The journey to Shadow Bay was made in almost complete silence. Carter motored us in his father's automobile, brooding about the odd discovery I had made about his behavior. He inspected the coastline for hours, saying very little to me during this time, while I took out my pocket knife and began to carve crude effigies of myself and Carter into a piece of driftwood. I believe it was an eldritch vapor, given off by Shadow Bay itself, which compelled me to do this. When I was completed I was horrified to discover the graphic and blasphemous nature of the images I had cut into the wood. I tossed it into the bay before Carter could see it.

We returned to the University where Carter's mental health rapidly declined over the summer break. He frequently told me to stop coming to his room and to stop peering into his window and groaning at night. So bottomless was his madness that he even threatened to notify the local constabulary about my activities, not realizing that all of my actions were undertaken in his best interests.

At last there was a complete breakdown. Fearing the worst I crept into his bedchamber one night and discovered the journal he was keeping. Feeling some guilt I paged through it beneath the shuddering gaslight and to my horror found my own name written in Carter's workman scrawl.

"I fear that Jameson fancies me in an unnatural way."
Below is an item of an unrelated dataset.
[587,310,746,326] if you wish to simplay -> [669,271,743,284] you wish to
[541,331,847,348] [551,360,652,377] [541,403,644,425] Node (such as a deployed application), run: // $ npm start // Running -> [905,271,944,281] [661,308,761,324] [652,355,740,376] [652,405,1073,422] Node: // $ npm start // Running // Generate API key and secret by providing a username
My suspicions confirmed, I resolved to take action immediately. I returned the journal to its place and moved silently back into his bedchamber. There I threw back the cover and leapt atop him, stifling him with my hand before he could cry out. I warned him not to act upon his bizarre schemes and then I fear the vapors of Shadow Bay, somehow clinging to that blasted stone, overwhelmed me. I do not remember what transpired.
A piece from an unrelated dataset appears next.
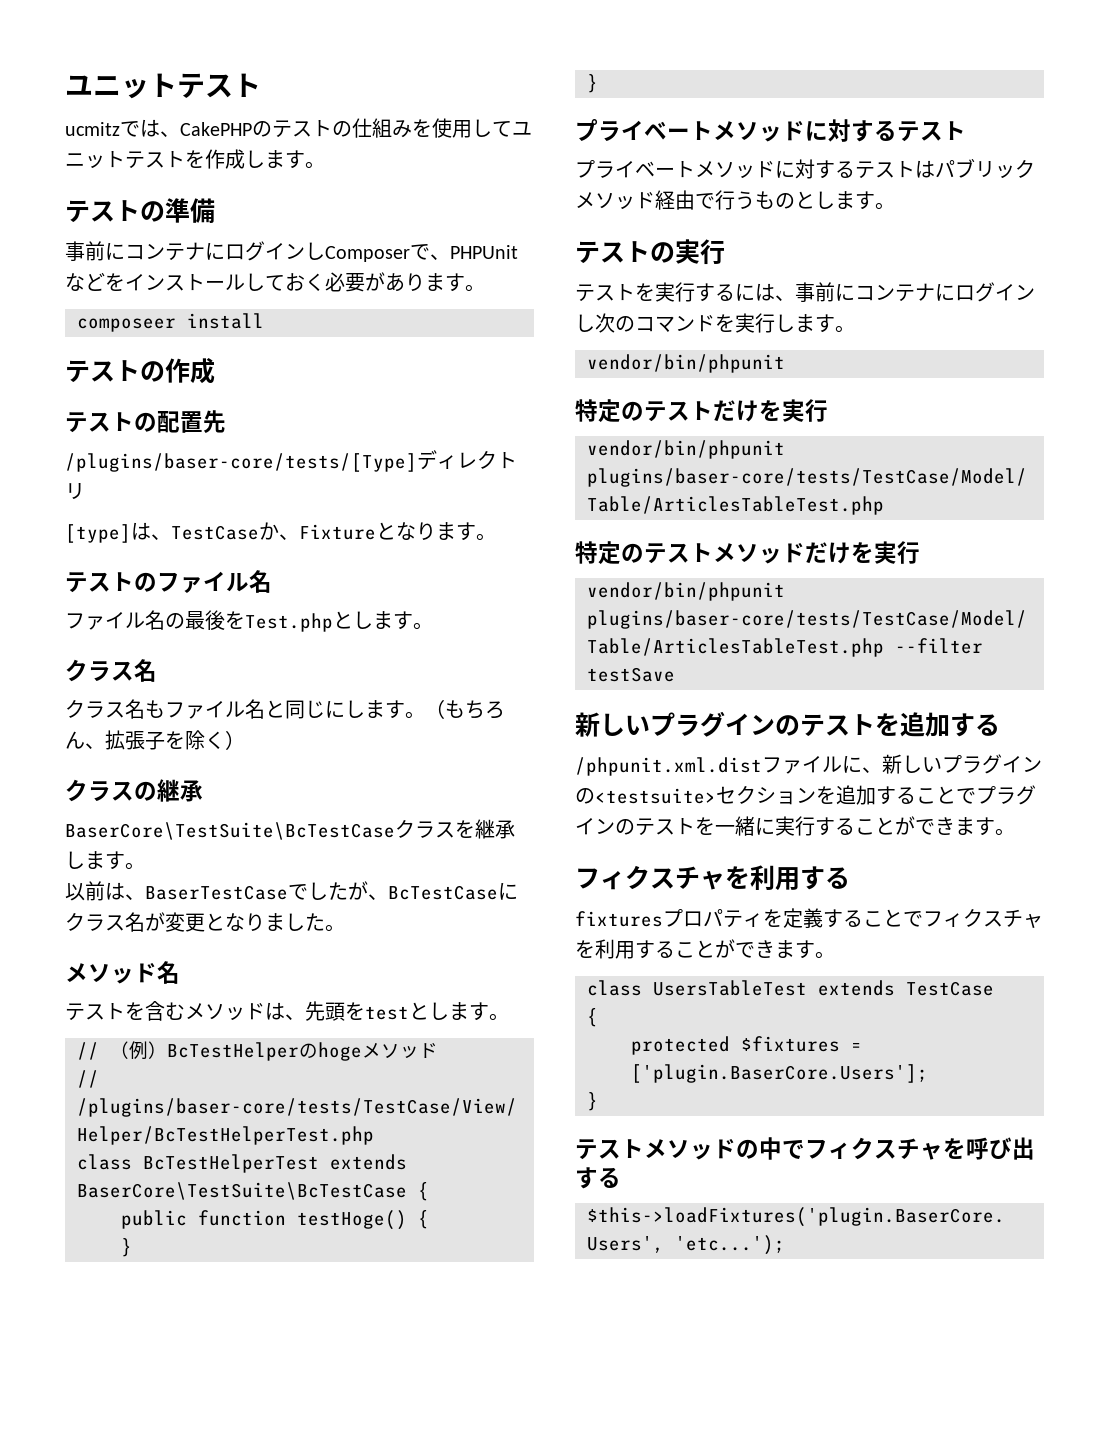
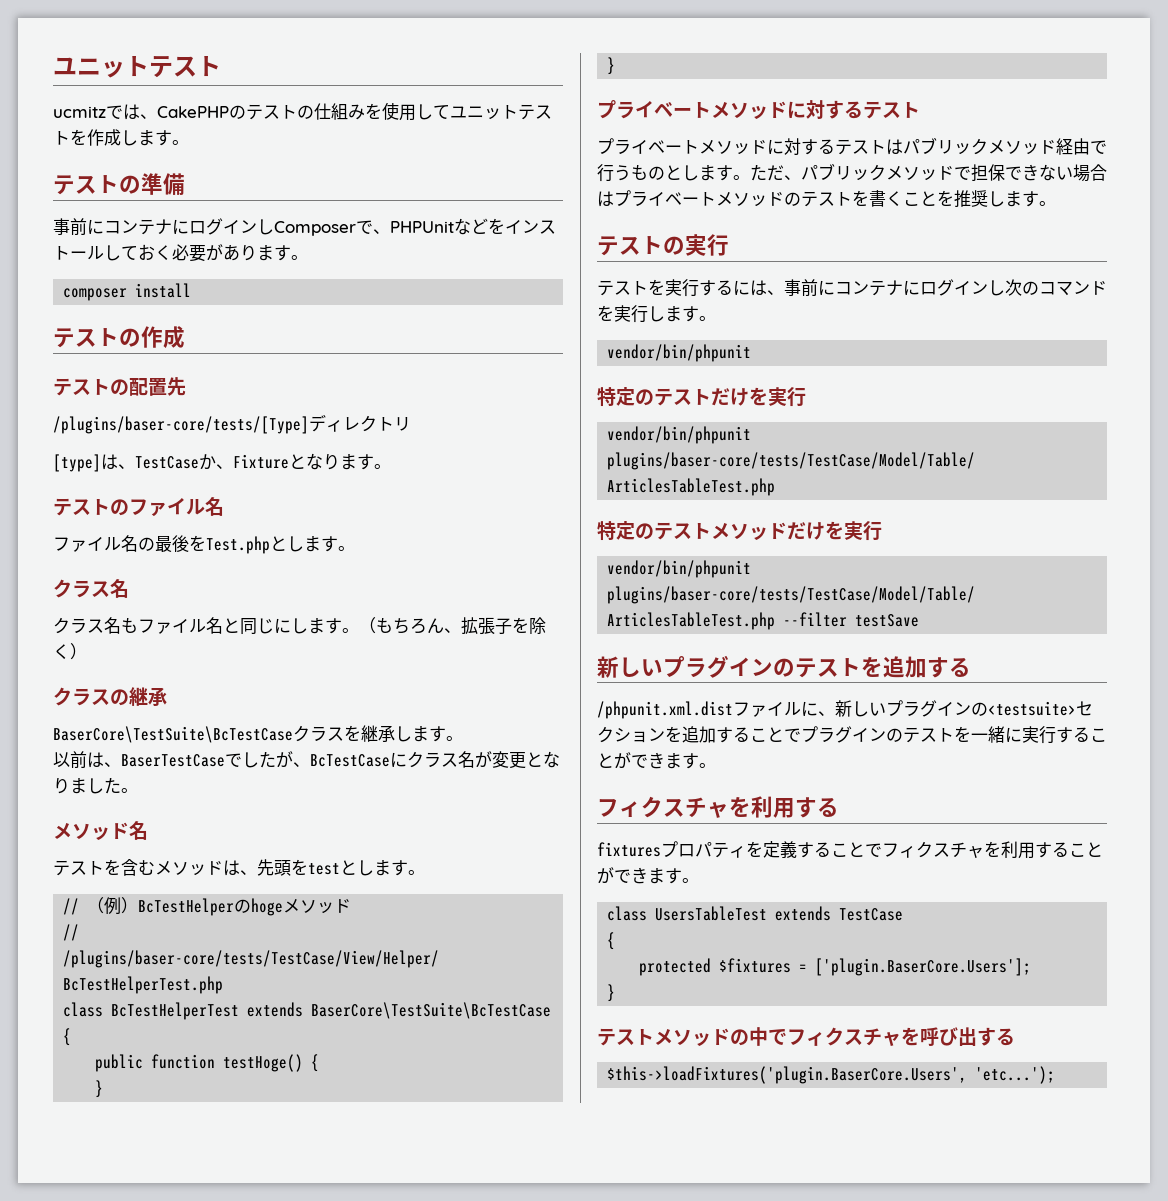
[77,318,176,332] composeer -> [63,288,128,301] composer
(895, 206) none -> [750,163,1107,182] [597,190,1056,208] ただ、パブリックメソッドで担保できない場合はプライベートメソッドのテストを書くことを推奨します。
The next morn I awoke to find my body battered with bruises and my clothing disheveled in an unseemly way. Carter was gone, but I discovered he had made good on his promise to contact the constabulary. They arrested me within the fortnight, expelling me from the college and leaving me only with the trunks full of photos I had taken through Carter's window and the fluid specimens I had collected on my few daring raids into his sleeping jacket.

There are some places, some secrets, that man was never intended to explore. I believe that Carter had attempted to defy the powers beyond comprehension and unlock the secrets of the Great Old Ones. Instead of knowledge or power, he found only madness, and I have lost a true friend.
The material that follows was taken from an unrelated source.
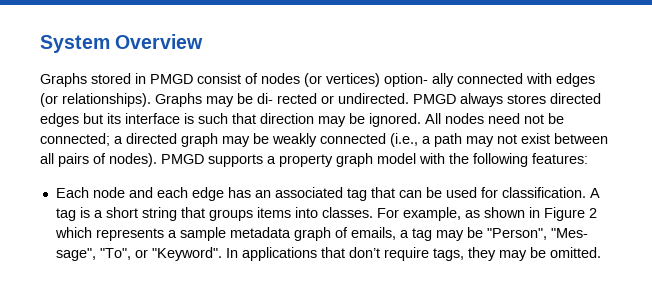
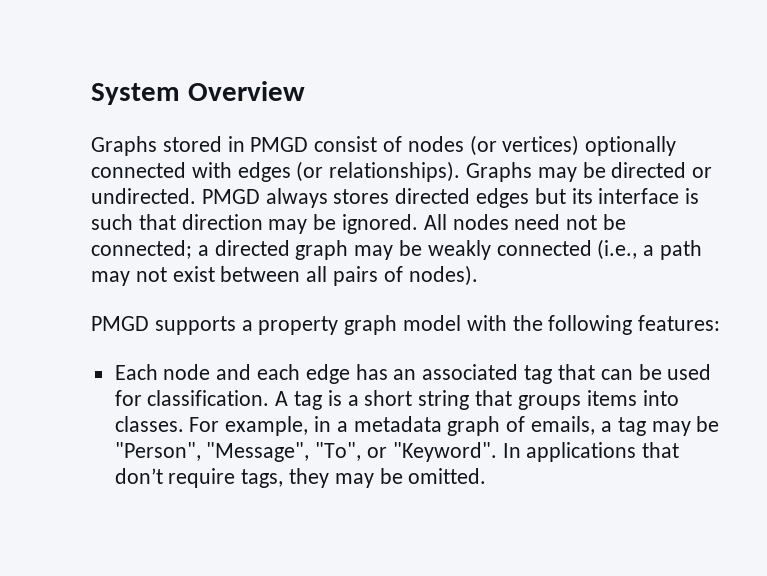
[384,73,454,87] option- ally -> [585,136,677,156] optionally
[257,93,317,104] di- rected -> [611,162,687,178] directed
(157, 160) none -> (478, 275) //
[464,207,597,221] [54,227,226,241] as shown in Figure 2 which represents a sample -> [314,416,348,432] in a
[550,228,588,238] [55,248,96,261] "Mes- sage", -> [206,442,310,462] "Message",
Man, I regret writing that a lot. In any event, if you are somehow still interested in the work I so poorly satirized, you can check out HP Lovecraft at pretty much any book store. I heartily recommend his novella "At the Mountains of Madness", upon which the movie "The Thing" (particularly John Carpenter's version) was loosely based. If you did like my story for some horrifying reason, then I suggest you look into the band "The Darkest of the Hillside Thickets". They are heavy into HP Lovecraft and their upbeat yet twisted surf punk work features such tongue-in-cheek Lovecraft tributes as "Shoggoths Away", "The Innsmouth Look", and "Yig Snake Daddy."